[INSTRUCTIONS TO FOLLOW]: The records should be written out in full, with nothing altered.

[TASK INPUT]:
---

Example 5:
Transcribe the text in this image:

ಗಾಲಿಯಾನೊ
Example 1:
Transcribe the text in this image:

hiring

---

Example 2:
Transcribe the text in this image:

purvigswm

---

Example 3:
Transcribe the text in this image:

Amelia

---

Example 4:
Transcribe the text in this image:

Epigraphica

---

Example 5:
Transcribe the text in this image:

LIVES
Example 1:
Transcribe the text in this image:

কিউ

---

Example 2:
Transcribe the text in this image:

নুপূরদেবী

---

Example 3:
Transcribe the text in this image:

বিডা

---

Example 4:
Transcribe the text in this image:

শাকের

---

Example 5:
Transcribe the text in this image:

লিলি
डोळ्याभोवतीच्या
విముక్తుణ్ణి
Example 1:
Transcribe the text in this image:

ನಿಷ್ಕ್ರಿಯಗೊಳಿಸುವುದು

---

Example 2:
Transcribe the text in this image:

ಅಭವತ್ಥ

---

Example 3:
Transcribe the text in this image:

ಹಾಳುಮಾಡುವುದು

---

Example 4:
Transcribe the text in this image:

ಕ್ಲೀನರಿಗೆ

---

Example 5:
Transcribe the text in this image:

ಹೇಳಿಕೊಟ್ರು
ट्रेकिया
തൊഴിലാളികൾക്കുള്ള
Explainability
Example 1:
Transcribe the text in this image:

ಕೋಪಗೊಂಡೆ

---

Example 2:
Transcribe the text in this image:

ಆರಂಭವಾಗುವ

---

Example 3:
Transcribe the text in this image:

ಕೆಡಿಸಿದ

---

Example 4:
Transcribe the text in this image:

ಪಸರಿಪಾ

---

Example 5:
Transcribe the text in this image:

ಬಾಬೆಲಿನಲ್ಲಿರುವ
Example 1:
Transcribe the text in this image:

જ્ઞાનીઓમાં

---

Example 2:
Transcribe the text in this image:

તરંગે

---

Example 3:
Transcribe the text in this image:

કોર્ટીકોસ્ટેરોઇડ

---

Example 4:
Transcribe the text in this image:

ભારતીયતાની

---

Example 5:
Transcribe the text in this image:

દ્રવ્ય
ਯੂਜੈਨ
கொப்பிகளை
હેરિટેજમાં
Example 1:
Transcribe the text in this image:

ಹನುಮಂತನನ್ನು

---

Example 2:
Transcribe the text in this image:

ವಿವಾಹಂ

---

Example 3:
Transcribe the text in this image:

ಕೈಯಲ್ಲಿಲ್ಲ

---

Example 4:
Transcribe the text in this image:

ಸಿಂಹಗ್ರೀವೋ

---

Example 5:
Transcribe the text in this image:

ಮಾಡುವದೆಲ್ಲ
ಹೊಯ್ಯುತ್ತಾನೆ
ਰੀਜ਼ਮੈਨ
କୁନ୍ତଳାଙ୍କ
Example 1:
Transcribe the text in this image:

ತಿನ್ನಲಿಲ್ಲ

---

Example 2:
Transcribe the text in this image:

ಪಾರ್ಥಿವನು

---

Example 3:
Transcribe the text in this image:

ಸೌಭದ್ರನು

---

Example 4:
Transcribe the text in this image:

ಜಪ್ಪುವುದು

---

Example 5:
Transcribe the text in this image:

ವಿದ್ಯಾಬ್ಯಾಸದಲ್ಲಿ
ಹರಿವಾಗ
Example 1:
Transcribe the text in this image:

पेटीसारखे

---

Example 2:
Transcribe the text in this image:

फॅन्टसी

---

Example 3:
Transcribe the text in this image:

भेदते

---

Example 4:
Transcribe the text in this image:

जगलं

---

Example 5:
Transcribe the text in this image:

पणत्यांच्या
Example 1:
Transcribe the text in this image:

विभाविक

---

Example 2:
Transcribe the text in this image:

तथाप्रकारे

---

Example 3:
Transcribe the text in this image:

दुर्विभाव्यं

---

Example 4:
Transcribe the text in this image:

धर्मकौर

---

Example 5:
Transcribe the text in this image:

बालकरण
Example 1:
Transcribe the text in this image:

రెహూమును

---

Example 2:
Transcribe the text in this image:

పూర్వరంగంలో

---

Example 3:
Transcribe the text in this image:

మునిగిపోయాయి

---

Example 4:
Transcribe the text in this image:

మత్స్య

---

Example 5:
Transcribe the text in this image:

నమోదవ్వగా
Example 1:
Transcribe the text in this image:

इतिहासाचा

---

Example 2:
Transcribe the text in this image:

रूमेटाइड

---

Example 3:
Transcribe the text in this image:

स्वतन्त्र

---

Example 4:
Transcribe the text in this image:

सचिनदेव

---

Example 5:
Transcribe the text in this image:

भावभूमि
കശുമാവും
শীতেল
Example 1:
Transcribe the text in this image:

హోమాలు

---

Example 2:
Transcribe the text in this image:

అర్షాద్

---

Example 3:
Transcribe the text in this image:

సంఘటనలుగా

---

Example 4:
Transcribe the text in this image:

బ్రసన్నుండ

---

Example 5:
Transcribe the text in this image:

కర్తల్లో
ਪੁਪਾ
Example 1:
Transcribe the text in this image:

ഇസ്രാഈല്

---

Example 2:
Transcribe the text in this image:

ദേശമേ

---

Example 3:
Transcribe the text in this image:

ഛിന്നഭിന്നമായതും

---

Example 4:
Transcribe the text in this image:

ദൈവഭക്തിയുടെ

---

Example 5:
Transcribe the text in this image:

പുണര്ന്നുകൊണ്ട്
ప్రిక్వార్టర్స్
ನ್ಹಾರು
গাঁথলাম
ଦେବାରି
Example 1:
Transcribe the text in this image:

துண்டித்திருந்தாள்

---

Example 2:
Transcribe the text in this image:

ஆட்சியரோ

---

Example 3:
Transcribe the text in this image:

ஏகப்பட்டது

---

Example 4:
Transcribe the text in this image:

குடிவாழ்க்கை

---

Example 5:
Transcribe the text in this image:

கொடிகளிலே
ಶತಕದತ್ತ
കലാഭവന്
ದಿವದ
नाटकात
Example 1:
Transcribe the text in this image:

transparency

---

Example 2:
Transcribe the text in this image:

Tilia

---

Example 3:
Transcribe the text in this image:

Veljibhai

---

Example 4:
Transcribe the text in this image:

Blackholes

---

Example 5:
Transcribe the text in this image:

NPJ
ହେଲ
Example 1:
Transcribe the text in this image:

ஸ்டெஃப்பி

[SOLUTION TO THIS PROBLEM]:
---

Example 5:
Transcribe the text in this image:

ಗಾಲಿಯಾನೊ
Example 1:
Transcribe the text in this image:

hiring

---

Example 2:
Transcribe the text in this image:

purvigswm

---

Example 3:
Transcribe the text in this image:

Amelia

---

Example 4:
Transcribe the text in this image:

Epigraphica

---

Example 5:
Transcribe the text in this image:

LIVES
Example 1:
Transcribe the text in this image:

কিউ

---

Example 2:
Transcribe the text in this image:

নুপূরদেবী

---

Example 3:
Transcribe the text in this image:

বিডা

---

Example 4:
Transcribe the text in this image:

শাকের

---

Example 5:
Transcribe the text in this image:

লিলি
डोळ्याभोवतीच्या
విముక్తుణ్ణి
Example 1:
Transcribe the text in this image:

ನಿಷ್ಕ್ರಿಯಗೊಳಿಸುವುದು

---

Example 2:
Transcribe the text in this image:

ಅಭವತ್ಥ

---

Example 3:
Transcribe the text in this image:

ಹಾಳುಮಾಡುವುದು

---

Example 4:
Transcribe the text in this image:

ಕ್ಲೀನರಿಗೆ

---

Example 5:
Transcribe the text in this image:

ಹೇಳಿಕೊಟ್ರು
ट्रेकिया
തൊഴിലാളികൾക്കുള്ള
Explainability
Example 1:
Transcribe the text in this image:

ಕೋಪಗೊಂಡೆ

---

Example 2:
Transcribe the text in this image:

ಆರಂಭವಾಗುವ

---

Example 3:
Transcribe the text in this image:

ಕೆಡಿಸಿದ

---

Example 4:
Transcribe the text in this image:

ಪಸರಿಪಾ

---

Example 5:
Transcribe the text in this image:

ಬಾಬೆಲಿನಲ್ಲಿರುವ
Example 1:
Transcribe the text in this image:

જ્ઞાનીઓમાં

---

Example 2:
Transcribe the text in this image:

તરંગે

---

Example 3:
Transcribe the text in this image:

કોર્ટીકોસ્ટેરોઇડ

---

Example 4:
Transcribe the text in this image:

ભારતીયતાની

---

Example 5:
Transcribe the text in this image:

દ્રવ્ય
ਯੂਜੈਨ
கொப்பிகளை
હેરિટેજમાં
Example 1:
Transcribe the text in this image:

ಹನುಮಂತನನ್ನು

---

Example 2:
Transcribe the text in this image:

ವಿವಾಹಂ

---

Example 3:
Transcribe the text in this image:

ಕೈಯಲ್ಲಿಲ್ಲ

---

Example 4:
Transcribe the text in this image:

ಸಿಂಹಗ್ರೀವೋ

---

Example 5:
Transcribe the text in this image:

ಮಾಡುವದೆಲ್ಲ
ಹೊಯ್ಯುತ್ತಾನೆ
ਰੀਜ਼ਮੈਨ
କୁନ୍ତଳାଙ୍କ
Example 1:
Transcribe the text in this image:

ತಿನ್ನಲಿಲ್ಲ

---

Example 2:
Transcribe the text in this image:

ಪಾರ್ಥಿವನು

---

Example 3:
Transcribe the text in this image:

ಸೌಭದ್ರನು

---

Example 4:
Transcribe the text in this image:

ಜಪ್ಪುವುದು

---

Example 5:
Transcribe the text in this image:

ವಿದ್ಯಾಬ್ಯಾಸದಲ್ಲಿ
ಹರಿವಾಗ
Example 1:
Transcribe the text in this image:

पेटीसारखे

---

Example 2:
Transcribe the text in this image:

फॅन्टसी

---

Example 3:
Transcribe the text in this image:

भेदते

---

Example 4:
Transcribe the text in this image:

जगलं

---

Example 5:
Transcribe the text in this image:

पणत्यांच्या
Example 1:
Transcribe the text in this image:

विभाविक

---

Example 2:
Transcribe the text in this image:

तथाप्रकारे

---

Example 3:
Transcribe the text in this image:

दुर्विभाव्यं

---

Example 4:
Transcribe the text in this image:

धर्मकौर

---

Example 5:
Transcribe the text in this image:

बालकरण
Example 1:
Transcribe the text in this image:

రెహూమును

---

Example 2:
Transcribe the text in this image:

పూర్వరంగంలో

---

Example 3:
Transcribe the text in this image:

మునిగిపోయాయి

---

Example 4:
Transcribe the text in this image:

మత్స్య

---

Example 5:
Transcribe the text in this image:

నమోదవ్వగా
Example 1:
Transcribe the text in this image:

इतिहासाचा

---

Example 2:
Transcribe the text in this image:

रूमेटाइड

---

Example 3:
Transcribe the text in this image:

स्वतन्त्र

---

Example 4:
Transcribe the text in this image:

सचिनदेव

---

Example 5:
Transcribe the text in this image:

भावभूमि
കശുമാവും
শীতেল
Example 1:
Transcribe the text in this image:

హోమాలు

---

Example 2:
Transcribe the text in this image:

అర్షాద్

---

Example 3:
Transcribe the text in this image:

సంఘటనలుగా

---

Example 4:
Transcribe the text in this image:

బ్రసన్నుండ

---

Example 5:
Transcribe the text in this image:

కర్తల్లో
ਪੁਪਾ
Example 1:
Transcribe the text in this image:

ഇസ്രാഈല്

---

Example 2:
Transcribe the text in this image:

ദേശമേ

---

Example 3:
Transcribe the text in this image:

ഛിന്നഭിന്നമായതും

---

Example 4:
Transcribe the text in this image:

ദൈവഭക്തിയുടെ

---

Example 5:
Transcribe the text in this image:

പുണര്ന്നുകൊണ്ട്
ప్రిక్వార్టర్స్
ನ್ಹಾರು
গাঁথলাম
ଦେବାରି
Example 1:
Transcribe the text in this image:

துண்டித்திருந்தாள்

---

Example 2:
Transcribe the text in this image:

ஆட்சியரோ

---

Example 3:
Transcribe the text in this image:

ஏகப்பட்டது

---

Example 4:
Transcribe the text in this image:

குடிவாழ்க்கை

---

Example 5:
Transcribe the text in this image:

கொடிகளிலே
ಶತಕದತ್ತ
കലാഭവന്
ದಿವದ
नाटकात
Example 1:
Transcribe the text in this image:

transparency

---

Example 2:
Transcribe the text in this image:

Tilia

---

Example 3:
Transcribe the text in this image:

Veljibhai

---

Example 4:
Transcribe the text in this image:

Blackholes

---

Example 5:
Transcribe the text in this image:

NPJ
ହେଲ
Example 1:
Transcribe the text in this image:

ஸ்டெஃப்பி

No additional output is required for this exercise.